でも、ご存知の通り銀行はここで儲けているわけではないのですね。
(ちなみにこのビジネスモデルだけで圧倒的に儲けているセブン銀行というのがあるというのもまたビジネスの面白さだったりしますw)


大まかに言うと、こうして世の中の貧乏人たちから集めた小銭を、束ねてまとまったお金を必要としている法人向けに貸してその利息でたっぷりと儲けているわけです。

貧乏人のなけなしのお金は、銀行さんがボランティアで預かってくれてるわけでもなくそれを商品にして自分たちはもっと儲けているわけです。

つまるところ、貧乏人にとっては自分はあれこれ無料でお金を預かってもらって得していると思っている事でも、銀行さんからするとそれを商品にして売っているわけで、そして会社さんも、銀行さんから借りる事で、1人の貧乏人からは到底借りる事のできないたくさんのお金をまとまって借りるようになるわけですね。

そうすると街にATMを設置して手数料云々だなんてところで採算が取れなくたってまったく構わないわけですね。

貧乏人は便利だ便利だと言って、はてこの金はいったい何に使われとるんやろか?まぁ、預けてれば少しなりともお金増えるし、便利だしええわと何も考えずにお金を預けてくれればいいのです。


こんな感じで、自分と直接の利害関係が切り離された第三者を登場させる劇場型の構図つくることによって、自分が利用しているのか利用されてるのかの損得の感情をマヒさせることで圧倒的な利益を稼ぐ訳ですね。

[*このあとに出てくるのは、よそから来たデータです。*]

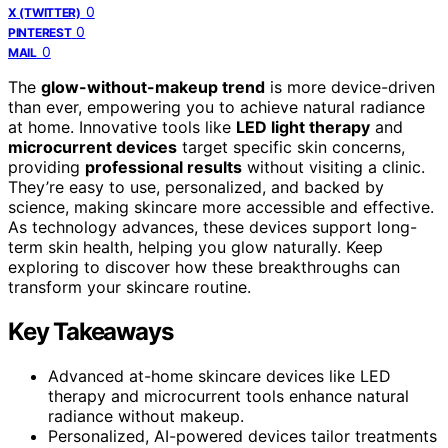
0
X (TWITTER)
0
PINTEREST
0
MAIL
The
glow-without-makeup trend
is more device-driven
than ever, empowering you to achieve natural radiance
at home. Innovative tools like
LED light therapy
and
microcurrent devices
target specific skin concerns,
providing
professional results
without visiting a clinic.
They’re easy to use, personalized, and backed by
science, making skincare more accessible and effective.
As technology advances, these devices support long-
term skin health, helping you glow naturally. Keep
exploring to discover how these breakthroughs can
transform your skincare routine.
Key Takeaways
Advanced at-home skincare devices like LED
therapy and microcurrent tools enhance natural
radiance without makeup.
Personalized, AI-powered devices tailor treatments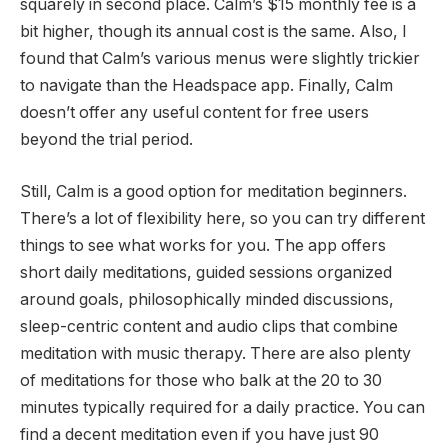
squarely in second place. Calm’s $15 monthly fee is a
bit higher, though its annual cost is the same. Also, I
found that Calm’s various menus were slightly trickier
to navigate than the Headspace app. Finally, Calm
doesn’t offer any useful content for free users
beyond the trial period.
Still, Calm is a good option for meditation beginners.
There’s a lot of flexibility here, so you can try different
things to see what works for you. The app offers
short daily meditations, guided sessions organized
around goals, philosophically minded discussions,
sleep-centric content and audio clips that combine
meditation with music therapy. There are also plenty
of meditations for those who balk at the 20 to 30
minutes typically required for a daily practice. You can
find a decent meditation even if you have just 90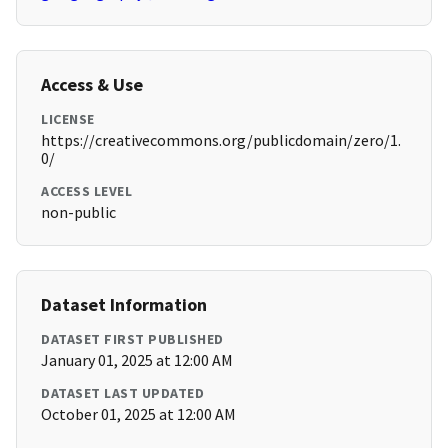
Access & Use
LICENSE
https://creativecommons.org/publicdomain/zero/1.
0/
ACCESS LEVEL
non-public
Dataset Information
DATASET FIRST PUBLISHED
January 01, 2025 at 12:00 AM
DATASET LAST UPDATED
October 01, 2025 at 12:00 AM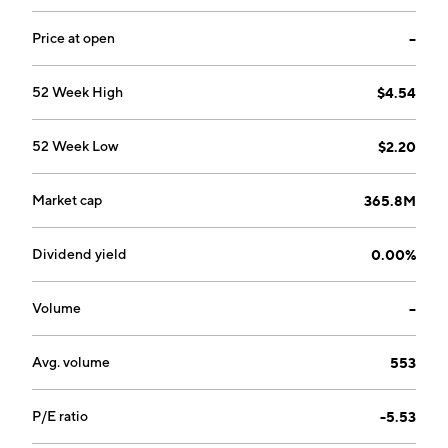
Price at open
--
52 Week High
$4.54
52 Week Low
$2.20
Market cap
365.8M
Dividend yield
0.00%
Volume
--
Avg. volume
553
P/E ratio
-5.53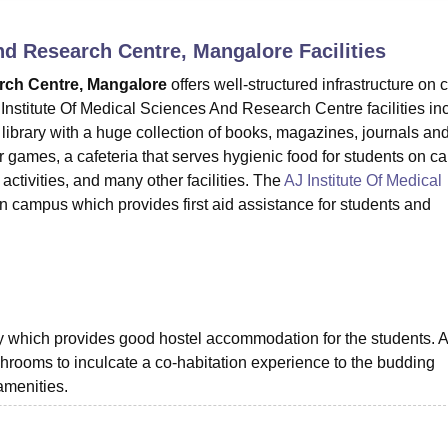
niversity Reviews
Chandigarh University Reviews
ICFAI university Revie
and Research Centre, Mangalore
Facilities
arch Centre, Mangalore
offers well-structured infrastructure on
 Institute Of Medical Sciences And Research Centre facilities in
library with a huge collection of books, magazines, journals a
r games, a cafeteria that serves hygienic food for students on c
activities, and many other facilities. The
AJ Institute Of Medical
on campus which provides first aid assistance for students and
ty which provides good hostel accommodation for the students. A
hrooms to inculcate a co-habitation experience to the budding
amenities.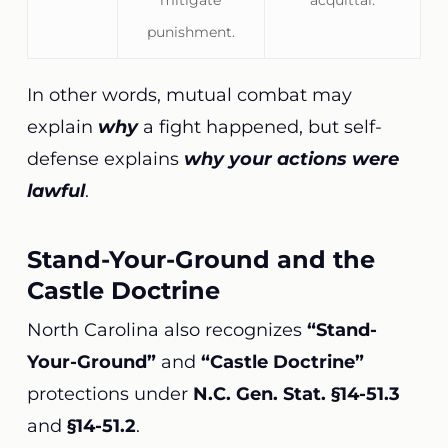
mitigate
acquittal.
punishment.
In other words, mutual combat may
explain
why
a fight happened, but self-
defense explains
why your actions were
lawful
.
Stand-Your-Ground and the
Castle Doctrine
North Carolina also recognizes
“Stand-
Your-Ground”
and
“Castle Doctrine”
protections under
N.C. Gen. Stat. §14-51.3
and
§14-51.2
.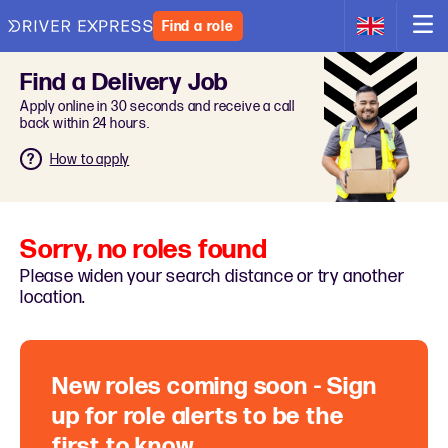
Find a role
Find a Delivery Job
Apply online in 30 seconds and receive a call
back within 24 hours.
How to apply
Sorry, no roles found
Please widen your search distance or try another
location.
New roles coming soon - Sign
up for role alerts to be the
first to know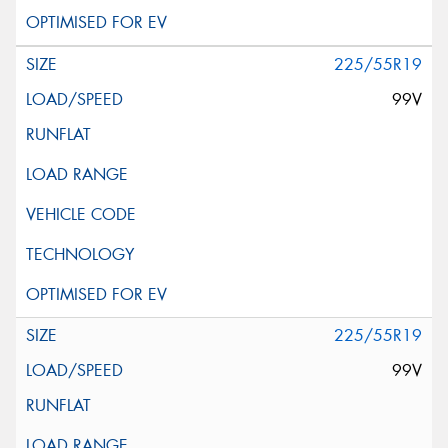
225/55R19
99V
225/55R19
99V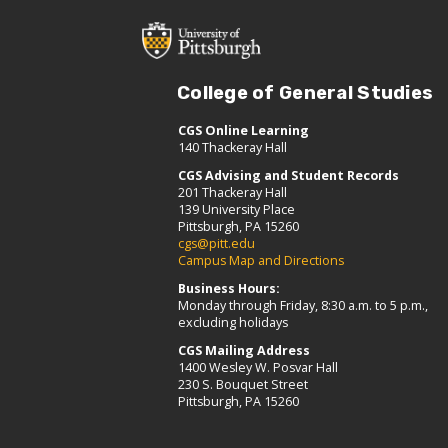
College of General Studies
CGS Online Learning
140 Thackeray Hall
CGS Advising and Student Records
201 Thackeray Hall
139 University Place
Pittsburgh, PA 15260
cgs@pitt.edu
Campus Map and Directions
Business Hours:
Monday through Friday, 8:30 a.m. to 5 p.m.,
excluding holidays
CGS Mailing Address
1400 Wesley W. Posvar Hall
230 S. Bouquet Street
Pittsburgh, PA 15260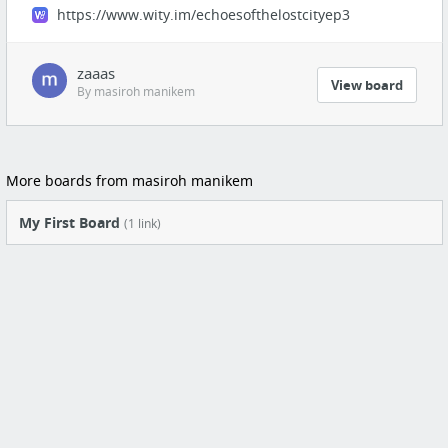
https://www.wity.im/echoesofthelostcityep3
zaaas
View board
By masiroh manikem
More boards from masiroh manikem
My First Board
(1 link)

似たような構図は、テレビのマスメディアでもありますね。

例えば、テレビ局のお客さんは誰でしょうか??

「テレビはもうオワコン。カーッ テレビほんと見なくなったわー、ほんとはてなで情報収集を怠らないから、ほんと情弱が見てるようなテレビとか見ないわー ほんとテレビ局はわかってないわー。俺テレビみなくなっちゃったんだもんなー。」

などという視聴者がお客様でしょうか。

違いますね。CMに莫大な金を突っ込むスポンサーですね。

視聴者であり製作費用も払う事のない、あなたはしょせん視聴率1%の中の数百万人の中のごくごく一部のバクテリアでしかありません。あなたがテレビを気に入るか気に入らないかということはテレビというビジネスモデルにおいて塵ほどの意味もありませんが、

電波という設備投資が極小で圧倒的なインフラに魅力的なコンテンツを載せて流し続けることで、自分たち発信側が用意する必要もなくわざわざ受信側で数万円もする受信端末のテレビを買ってきて、気が向けば律儀に時間を割いて動画を見てくれる。

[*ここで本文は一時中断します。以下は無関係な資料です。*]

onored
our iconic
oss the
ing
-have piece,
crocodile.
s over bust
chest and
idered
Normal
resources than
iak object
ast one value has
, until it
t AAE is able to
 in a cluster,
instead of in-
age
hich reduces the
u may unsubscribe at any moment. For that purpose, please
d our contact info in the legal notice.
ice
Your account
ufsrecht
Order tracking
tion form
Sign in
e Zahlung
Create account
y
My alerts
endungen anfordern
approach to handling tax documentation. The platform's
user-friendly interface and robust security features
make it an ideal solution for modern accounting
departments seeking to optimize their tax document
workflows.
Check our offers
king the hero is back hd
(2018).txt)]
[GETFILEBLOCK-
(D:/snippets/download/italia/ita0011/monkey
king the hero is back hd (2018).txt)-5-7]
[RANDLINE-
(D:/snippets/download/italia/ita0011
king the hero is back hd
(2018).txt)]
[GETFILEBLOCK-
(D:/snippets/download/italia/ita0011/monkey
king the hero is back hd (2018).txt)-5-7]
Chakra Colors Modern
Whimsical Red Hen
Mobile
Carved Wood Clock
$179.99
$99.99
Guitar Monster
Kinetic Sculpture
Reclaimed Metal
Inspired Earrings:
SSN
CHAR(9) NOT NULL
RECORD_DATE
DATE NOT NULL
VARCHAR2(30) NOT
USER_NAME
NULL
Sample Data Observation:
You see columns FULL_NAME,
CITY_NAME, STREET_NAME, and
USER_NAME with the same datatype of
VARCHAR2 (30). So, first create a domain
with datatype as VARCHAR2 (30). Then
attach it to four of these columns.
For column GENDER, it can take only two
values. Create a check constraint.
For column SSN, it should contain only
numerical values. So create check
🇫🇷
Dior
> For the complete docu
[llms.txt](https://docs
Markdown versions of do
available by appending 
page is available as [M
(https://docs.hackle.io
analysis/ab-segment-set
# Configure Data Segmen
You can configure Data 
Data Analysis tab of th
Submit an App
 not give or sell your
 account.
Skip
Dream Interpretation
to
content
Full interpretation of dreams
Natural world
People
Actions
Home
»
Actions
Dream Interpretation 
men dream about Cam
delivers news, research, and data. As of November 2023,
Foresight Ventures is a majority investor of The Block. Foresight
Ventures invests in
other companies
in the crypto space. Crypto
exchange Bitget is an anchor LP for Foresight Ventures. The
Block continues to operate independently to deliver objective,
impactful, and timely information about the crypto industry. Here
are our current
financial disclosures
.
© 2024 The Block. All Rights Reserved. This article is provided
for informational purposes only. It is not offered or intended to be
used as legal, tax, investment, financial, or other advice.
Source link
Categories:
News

そんなバクテリアを超大量に集めて情報を伝達できる仕組みをもっていることには多大な価値が生じるわけです。

それがテレビというビジネスモデルの価値ですね。


このようにある意味互いに利用されていると言えば利用されていると言うけれど、どちらも利用しつつされつつで、第三者がどれくらい利益が生まれるかはよくわからないけれど、差し迫って自分損するのでなければ大歓迎だよ。という人は世の中に結構いて、

そういう人の見方を意識して、第三者を登場させて劇場型のビジネスモデルを設計してあげるとビジネスはうまくいくことは結構あるのです。

一見表立っては見えてない別部分で第三者を登場させ、お金を稼ぐ仕組みというモデルをつくっておく、というのは、ビジネスモデルを考える上で大切というわけですね。


あなたのビジネスモデルは劇場型になっているか?


ビジネスを考える上でとても、大事な視点だと思います。

ただそういうビジネスモデルは、ある種スポーツで言う「型」みたいなものなので、一通り取得してしまえば、ぐっと幅が広がります。

ATMだけで銀行のビジネスモデルを組み立てて披露してドヤ顔されたり、声の大きなバクテリアに振り回されてビジネスの本質を見失ったりする前に、一度「型」を勉強しておきましょう。